A Year After George Floyd's Murder — What's Changed?

It's been one year since the tragic death of George Floyd.

On May 25, 2020, former Minneapolis police officer Derek Chauvin — who was found guilty on all counts in the murder of Floyd in April — was filmed kneeling on Floyd's neck for over nine minutes as Floyd, who was handcuffed, laid face down on the ground and cried out "I can't breathe." 

Floyd's murder sparked protests around the world as millions called for justice not only in his case but also for the countless other Black Americans who have been killed by police officers.  Additionally, Floyd's death initiated the nation’s so-called reckoning with racial injustice and policing as millions of Americans vowed to "listen and learn" about systemic racism as well as their white privilege; companies released statements supporting the Black Lives Matter movement, made donations to racial justice organizations, and promised to ramp up diversity in hiring; and at all levels of government, politicians vowed to implement laws, proposals, and/or public directives to address police misconduct and systemic racism.

While some changes have been made at both the state and city levels — since May 2020, at least 67 police reforms ranging from police-worn body cameras to use of force restrictions have been signed into law in 25 states, AP reports — what some have called "a fundamental shift" in policing culture, and the laws that protect the officers, has yet to be reached.

“Even in jurisdictions where restraints and chokeholds are banned, as a practical matter there’s no consequence when officers engage in those bad practices,” Paul Weber, a former federal prosecutor and author of the book, Chokehold: Policing Black Men, told AP. “A statewide ban would apply to more departments -- but again, the policies aren’t going to be more effective than the enforcement.”

As noted by the outlet, Floyd's death even prompted many states to give police even more authority.

In Minneapolis specifically, the city has taken some steps to address its policing issue:

  • In June 2020, the Minneapolis City Council unanimously voted to ban chokeholds and neck restraints from police operations.
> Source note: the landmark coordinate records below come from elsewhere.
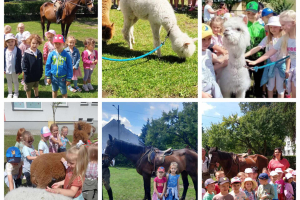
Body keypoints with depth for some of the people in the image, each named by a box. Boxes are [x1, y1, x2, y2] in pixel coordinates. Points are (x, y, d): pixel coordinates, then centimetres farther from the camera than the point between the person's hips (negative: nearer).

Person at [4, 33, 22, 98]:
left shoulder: (17, 50, -14)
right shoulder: (5, 50, -6)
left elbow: (20, 60, -9)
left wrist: (19, 70, -8)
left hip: (15, 70, -3)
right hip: (7, 70, 3)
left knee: (15, 81, 15)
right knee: (9, 82, 16)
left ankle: (16, 93, 31)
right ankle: (10, 93, 31)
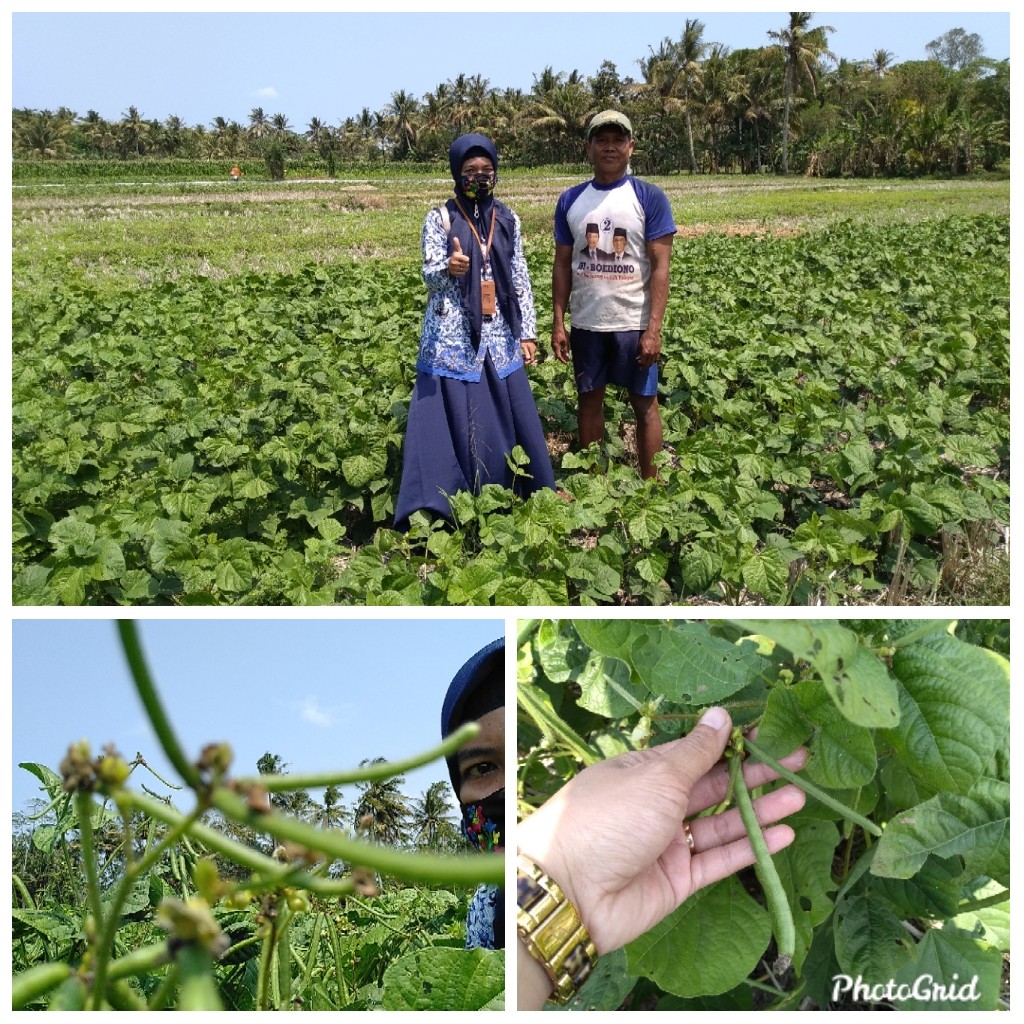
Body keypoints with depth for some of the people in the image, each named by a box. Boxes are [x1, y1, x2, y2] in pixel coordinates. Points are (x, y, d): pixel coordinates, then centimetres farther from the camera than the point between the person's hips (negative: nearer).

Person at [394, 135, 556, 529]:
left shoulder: (507, 219, 9)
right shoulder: (439, 218, -1)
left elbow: (520, 279, 11)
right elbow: (430, 274, -9)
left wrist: (527, 332, 6)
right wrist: (448, 268, -33)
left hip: (499, 338, 4)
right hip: (452, 339, -3)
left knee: (512, 419, 9)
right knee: (451, 423, -4)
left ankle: (532, 498, 24)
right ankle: (439, 512, 5)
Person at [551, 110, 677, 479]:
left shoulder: (650, 197, -4)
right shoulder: (570, 199, 5)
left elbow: (660, 267, -8)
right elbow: (562, 265, 8)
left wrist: (653, 329, -15)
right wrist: (558, 323, 1)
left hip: (634, 323, -3)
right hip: (586, 323, 3)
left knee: (644, 403, 4)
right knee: (589, 400, 11)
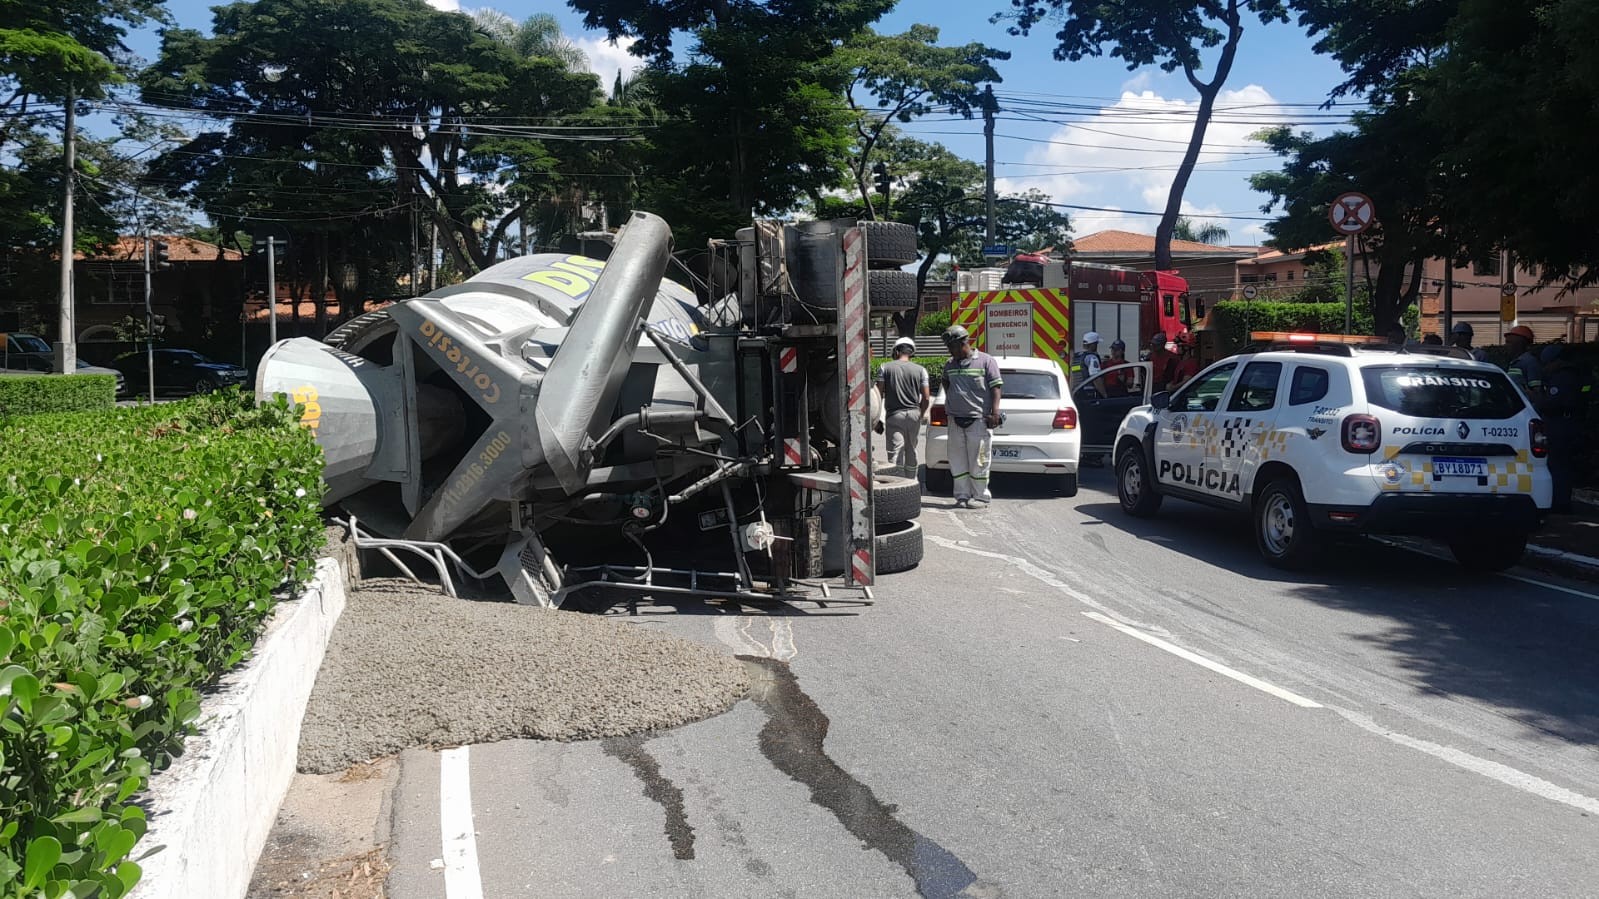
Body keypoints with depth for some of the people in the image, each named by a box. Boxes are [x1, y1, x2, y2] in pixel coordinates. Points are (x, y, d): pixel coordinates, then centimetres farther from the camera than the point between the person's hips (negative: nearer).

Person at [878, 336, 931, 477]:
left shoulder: (885, 368, -1)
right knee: (911, 450, 16)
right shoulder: (920, 370, 3)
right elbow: (926, 398, 1)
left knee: (895, 451, -7)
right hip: (914, 414, 3)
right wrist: (920, 415, 15)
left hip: (894, 415, -3)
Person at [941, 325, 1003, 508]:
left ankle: (980, 496, 8)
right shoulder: (950, 365, 13)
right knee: (957, 460, 5)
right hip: (955, 420, 5)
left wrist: (995, 412, -14)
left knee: (978, 460, -1)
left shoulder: (986, 361, -3)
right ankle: (962, 496, 12)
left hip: (979, 419, -5)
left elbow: (995, 388, -6)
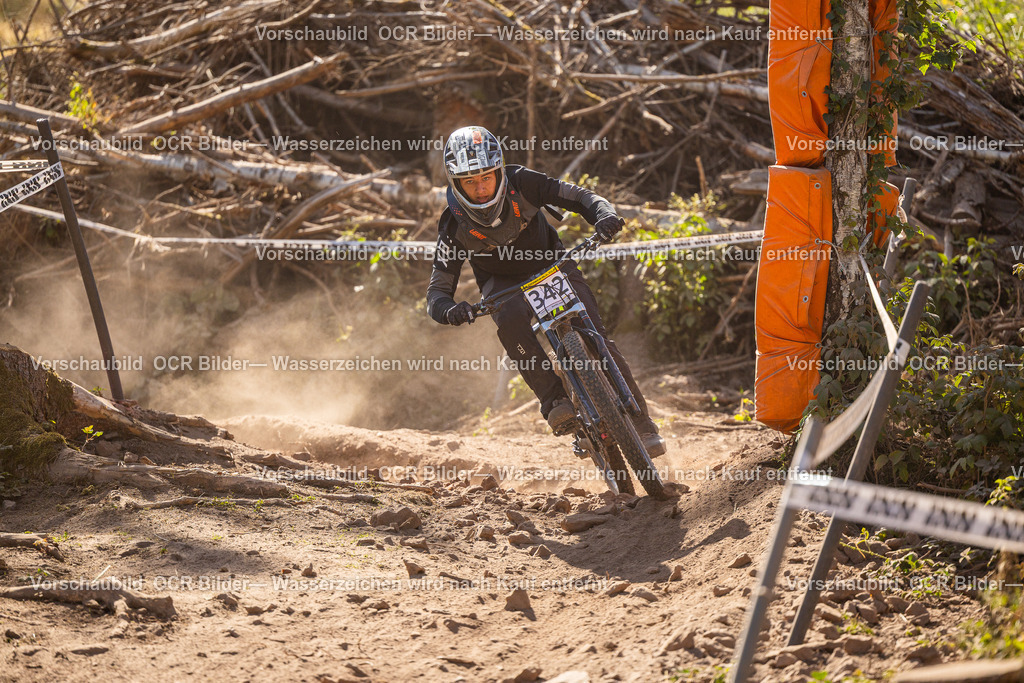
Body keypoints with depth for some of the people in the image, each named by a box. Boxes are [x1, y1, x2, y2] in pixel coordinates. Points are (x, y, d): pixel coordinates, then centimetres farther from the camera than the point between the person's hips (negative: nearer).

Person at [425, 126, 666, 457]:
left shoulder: (520, 183, -24)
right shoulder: (455, 226, -23)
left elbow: (580, 197, -20)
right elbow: (437, 290, -22)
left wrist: (604, 215, -43)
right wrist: (448, 309, -46)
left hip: (552, 266, 0)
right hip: (504, 282, 0)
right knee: (511, 321, -37)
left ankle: (641, 423, -7)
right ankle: (554, 400, -29)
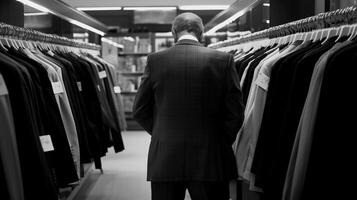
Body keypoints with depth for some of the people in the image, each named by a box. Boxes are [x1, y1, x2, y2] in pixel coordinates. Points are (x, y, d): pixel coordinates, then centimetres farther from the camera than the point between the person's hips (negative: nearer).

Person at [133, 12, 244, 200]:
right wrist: (222, 142, 11)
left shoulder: (155, 60, -2)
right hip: (210, 159, 0)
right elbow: (235, 112, -4)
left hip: (164, 158, 1)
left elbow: (140, 111, 3)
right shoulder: (223, 60, -4)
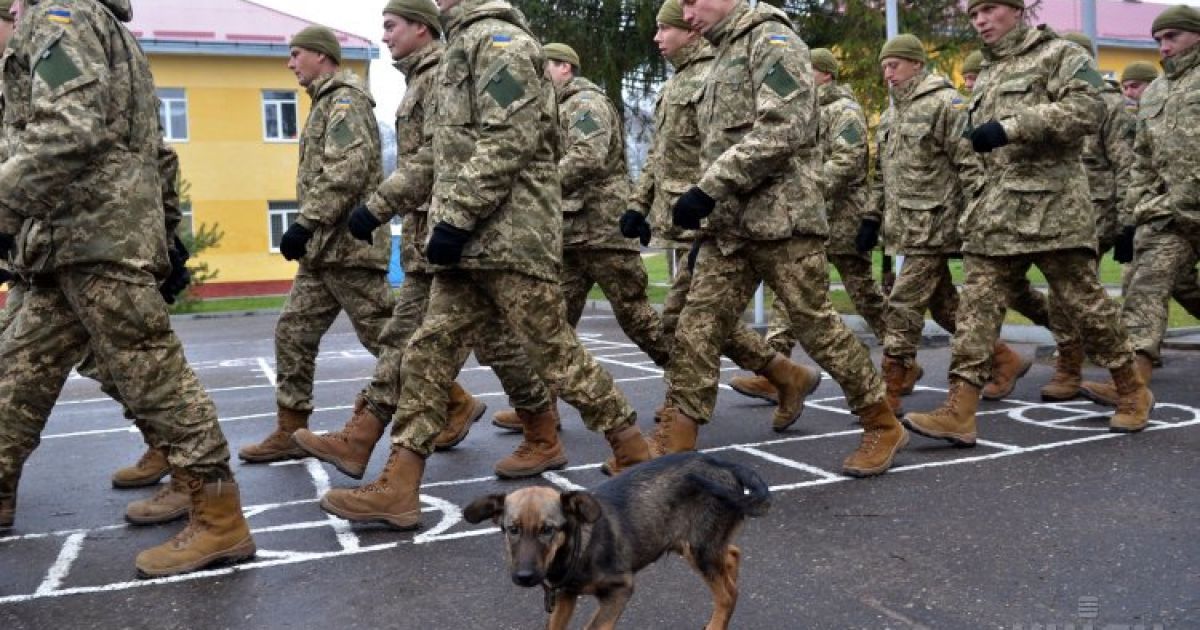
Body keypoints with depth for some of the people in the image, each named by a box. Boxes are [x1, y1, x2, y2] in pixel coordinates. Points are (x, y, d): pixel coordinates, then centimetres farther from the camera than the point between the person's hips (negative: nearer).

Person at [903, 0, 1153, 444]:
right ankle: (959, 413, -8)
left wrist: (1011, 126, -22)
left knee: (1085, 302, 2)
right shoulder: (985, 77, 22)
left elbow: (1088, 109, -17)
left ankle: (1133, 393, 22)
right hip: (996, 213, 7)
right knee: (977, 305, -4)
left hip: (1051, 207, -6)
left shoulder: (1059, 54, 0)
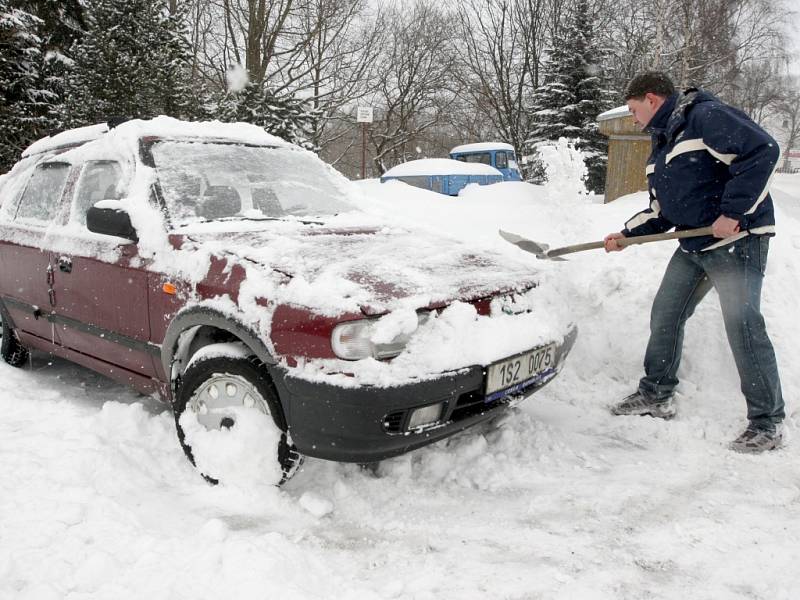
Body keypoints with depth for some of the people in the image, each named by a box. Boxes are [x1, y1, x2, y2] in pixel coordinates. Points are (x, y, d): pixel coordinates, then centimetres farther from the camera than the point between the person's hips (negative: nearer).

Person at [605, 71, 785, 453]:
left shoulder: (705, 116, -13)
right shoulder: (660, 145, 17)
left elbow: (763, 151, -23)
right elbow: (661, 211, 18)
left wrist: (733, 212, -24)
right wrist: (627, 235, 5)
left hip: (738, 239, -9)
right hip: (693, 246, 10)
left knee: (743, 327, -9)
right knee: (665, 315, 10)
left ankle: (767, 423, 4)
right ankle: (656, 396, 25)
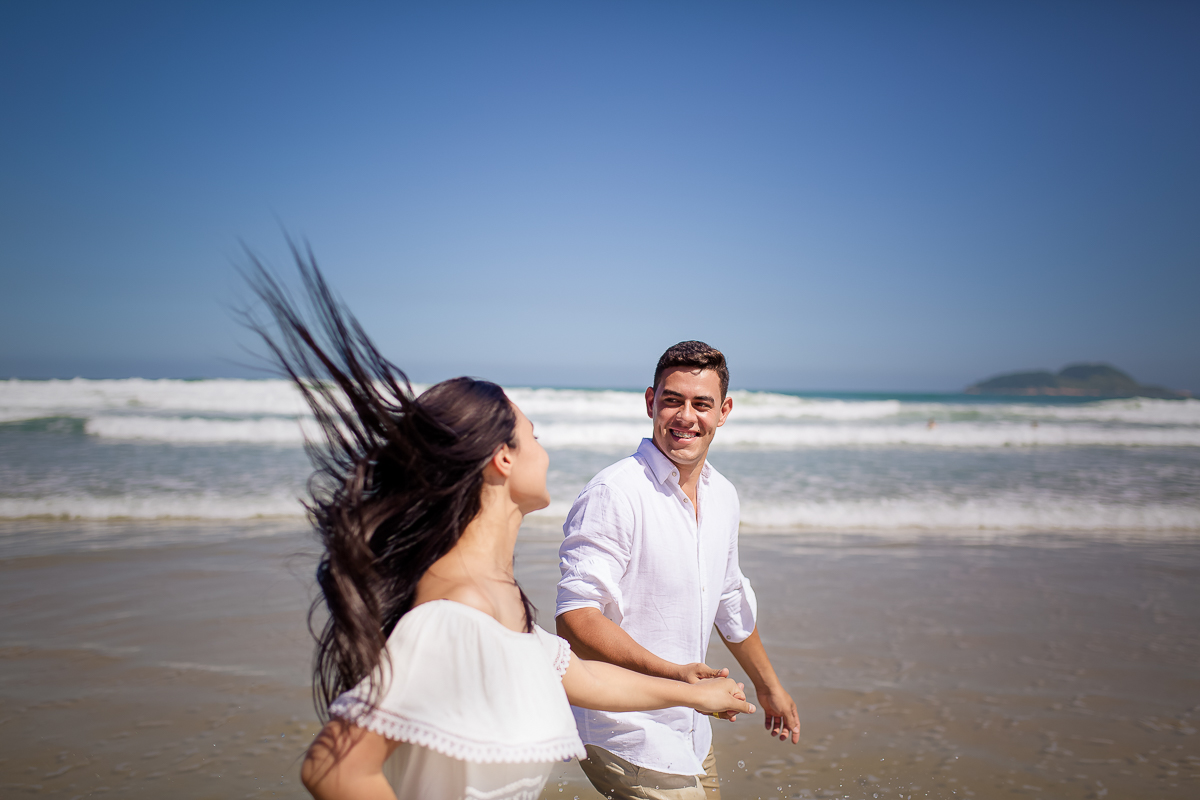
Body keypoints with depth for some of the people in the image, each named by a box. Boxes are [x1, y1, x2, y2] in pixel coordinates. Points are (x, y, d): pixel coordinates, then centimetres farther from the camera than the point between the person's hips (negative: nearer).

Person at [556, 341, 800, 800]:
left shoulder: (723, 495, 5)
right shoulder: (613, 494, -20)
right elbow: (574, 619, -24)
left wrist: (768, 685, 27)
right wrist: (670, 672, -34)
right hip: (629, 737, -7)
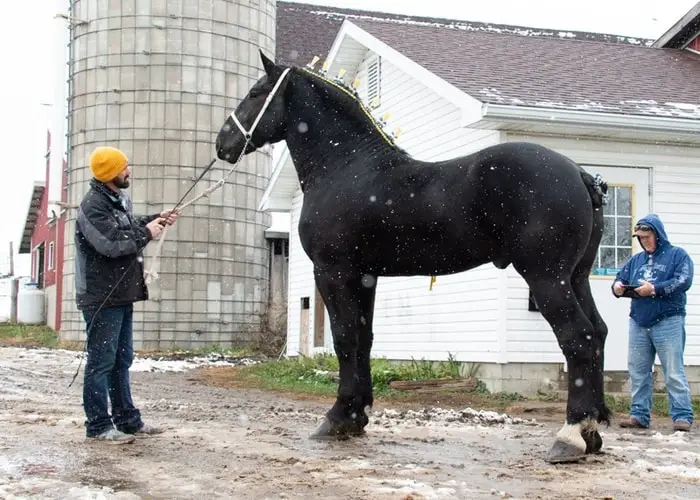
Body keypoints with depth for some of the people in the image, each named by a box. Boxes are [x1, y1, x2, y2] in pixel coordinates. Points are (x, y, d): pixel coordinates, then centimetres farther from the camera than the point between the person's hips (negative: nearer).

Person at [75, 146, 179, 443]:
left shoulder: (120, 199, 12)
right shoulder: (93, 205, -18)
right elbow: (111, 244, -26)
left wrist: (156, 220, 10)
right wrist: (146, 233, -14)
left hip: (122, 295, 10)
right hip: (102, 298, -10)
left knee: (122, 361, 15)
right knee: (101, 362, -3)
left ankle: (127, 419, 24)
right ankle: (98, 425, 5)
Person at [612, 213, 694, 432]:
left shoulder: (677, 255, 3)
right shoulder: (636, 259, 20)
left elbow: (684, 281, -11)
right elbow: (621, 278, 19)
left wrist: (655, 289, -18)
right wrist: (617, 287, -5)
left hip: (668, 321, -5)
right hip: (638, 323, 6)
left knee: (674, 372, -6)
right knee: (638, 372, 5)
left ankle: (682, 416, -4)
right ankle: (640, 415, 11)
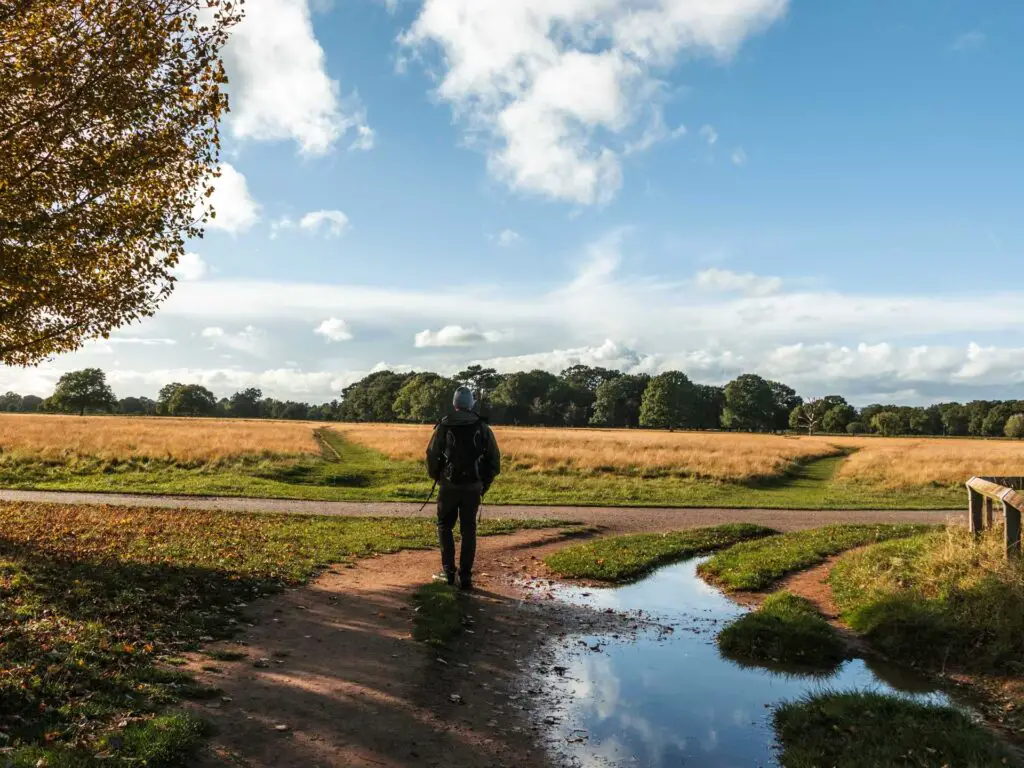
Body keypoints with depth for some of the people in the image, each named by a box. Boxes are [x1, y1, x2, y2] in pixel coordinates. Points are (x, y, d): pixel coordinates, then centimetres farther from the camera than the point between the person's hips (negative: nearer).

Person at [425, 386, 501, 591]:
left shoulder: (443, 427, -5)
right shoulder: (482, 428, -1)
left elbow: (431, 457, -2)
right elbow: (494, 460, 1)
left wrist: (436, 478, 16)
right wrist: (485, 484, 13)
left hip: (448, 486, -1)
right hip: (473, 487, 1)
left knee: (445, 526, 17)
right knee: (468, 531, 10)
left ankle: (449, 570, 10)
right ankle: (465, 577, 8)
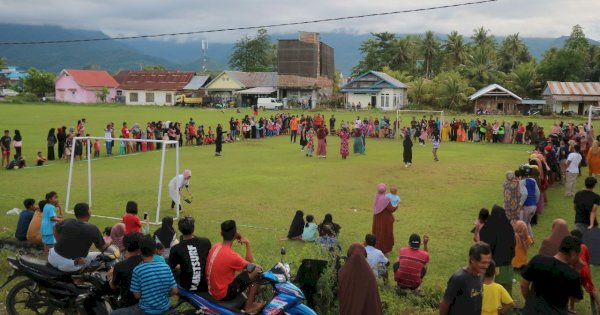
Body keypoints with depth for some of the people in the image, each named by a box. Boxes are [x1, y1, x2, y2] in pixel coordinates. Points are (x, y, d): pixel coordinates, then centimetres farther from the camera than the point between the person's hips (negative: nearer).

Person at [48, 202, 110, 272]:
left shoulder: (67, 222, -2)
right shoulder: (93, 229, -13)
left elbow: (55, 227, 21)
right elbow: (102, 248, -4)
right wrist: (110, 242, 17)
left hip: (54, 259, 4)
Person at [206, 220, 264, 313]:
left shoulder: (215, 247, -4)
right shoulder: (231, 255, -28)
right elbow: (250, 265, -9)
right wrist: (248, 244, -7)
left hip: (212, 289, 8)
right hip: (223, 294, -8)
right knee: (257, 271, -8)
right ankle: (249, 306, 3)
This was also part of a stipulation between the city and the Minneapolis Department of Human Services, which launched a civil rights investigation after Floyd's death. That same month, a Hennepin County judge ordered the city to implement six measures in compliance with the Minnesota State Department of Human Rights. Such measures include requiring officers to intervene if they see an "improper use of force" and the police chief making timely and transparent disciplinary actions.
  • Minneapolis additionally passed a new policy on June 28 that requires officers involved in "critical incidents" to not review body camera footage before finishing their police report in order to provide transparency around an officer's actions, according to Mayor Jacob Frey.
  • Frey and the Minneapolis Police Chief Medaria Arradondo have also introduced a new policy that required officers to report de-escalation attempts in July 2020. Officers must also describe the impacts and why those efforts were used.
  • The city council unanimously voted to rename the intersection of 38th Street and Chicago Avenue to "George Floyd Square," which is near the spot of Floyd's fatal arrest.
  • Toward the end of August 2020, Frey and Arradondo announced a new policy that mandated officers use the lowest level of force necessary to get a situation safely under control.
  • Mayor Frey agreed to cut nearly $8 million to the police budget in December 2020, shifting those funds toward violence prevention and mental health response initiatives. The police department had an overall budget of $179 million, according to NPR.
  • In March this year, the council resubmitted a proposal to amend Minneapolis' charter. This amendment would replace the city police department with the Minneapolis Department of Public Safety.
  • Some community-led public safety efforts have also launched in the last year, including community groups, which consist of volunteers, that are creating and running alternatives to police.

At a federal level, a number of legislative proposals have been made, including the George Floyd Justice in Policing Act. The Act was passed in the House earlier this year but has struggled to gain support in the Senate. With the Act, chokeholds and no-knock warrants would be banned. The Act would also end qualified immunity for police officers.

Despite the above "changes," around 1,000 people have been killed by law enforcement in the United States since May 2020, according to a report from the Center for America Progress, per the Washington Informer. The CAP even noted that the figure, “while staggering, is almost certainly an underestimate of the total number of civilian deaths in the custody of the criminal justice system.”

“Our nation urgently needs to confront the scourge of police violence against communities of color. Yet for decades, the government has failed to track the number of deaths that occur in the justice system,” associate director for Criminal Justice Reform at the Center for American Progress, Betsy Pearl, explained. “While data collection alone can’t end systemic racism in our justice system and can’t bring back the countless lives lost, it’s essential for laying the groundwork to create real accountability and justice for all.”